I think we're overlooking the beneficial effects of policies that aren't explicitly pro-natal, like the reforms to private tutoring and deflating the real estate bubble. If carried through and properly enforced, these policies will remove the two biggest economic disincentives to having children. I hope to see more efforts to regulate working hours in China (none of this 996 bullshit) and enforcing a healthy work-life balance. My feeling so far is that the "Common Prosperity" program has a lot of such goals in it, even if it doesn't explicitly state that raising birthrates is its objective.
There are other quasi-economic steps the government could take, which I consider "redistribution of opportunity" as opposed to outright redistribution of wealth (which should certainly be done as well). For instance, I think better educational opportunities like placement in better universities, as well as better job opportunities should be given to applicants with at least one sibling.

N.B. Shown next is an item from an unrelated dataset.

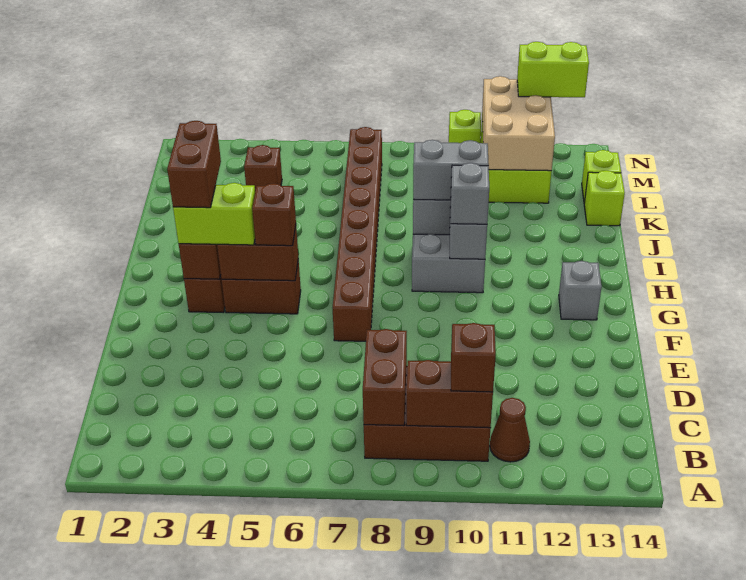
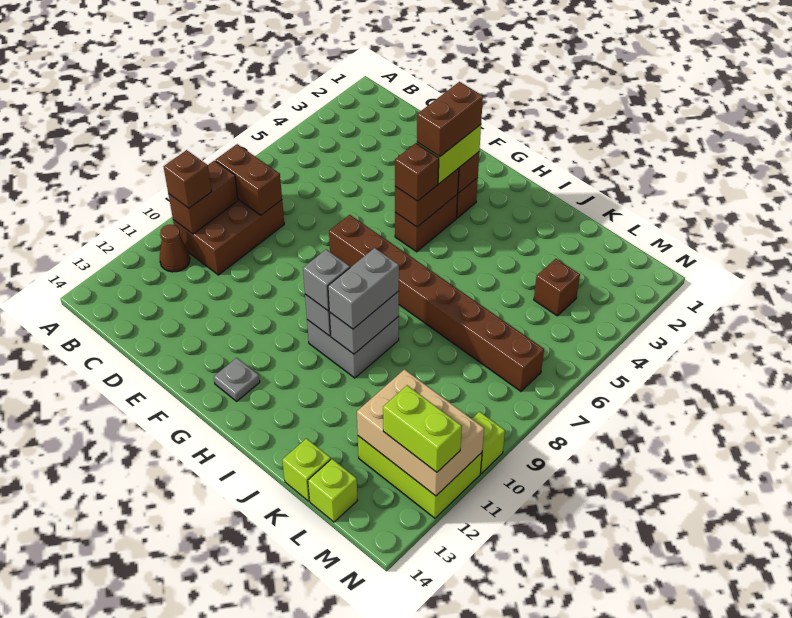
brown brick G3:H3 level 4 -> brown brick G3:G4 level 4
grey brick G13 level 1 -> grey plate G13 level 1
lime brick N12:N13 level 3 -> lime brick M12:N12 level 3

But the stickiness of this issue is cultural. Even if having children is economically incentivized, the culture will continue to have a retarding effect. This is why I focus on the point that having children is an emotional decision at least as much as it is an economic one. This is where the Chinese government will have to be more subtle than in the economic sphere. It must mould and guide the culture toward shedding anti-natal and anti-nuclear family elements and raising pro-family ones. What's needed here is a sustained and massive advertising campaign to encourage having children like the old advertising campaigns cigarette companies waged to get people to smoke.
We can view this through an economic lens by considering the "prestige economy." A lot of people's behaviours aren't just to acquire material wealth, but the more nebulous and vague prestige (or "clout", as kids these days put it). Having kids should be seen as accruing prestige, while being without marks one as a loser and failure.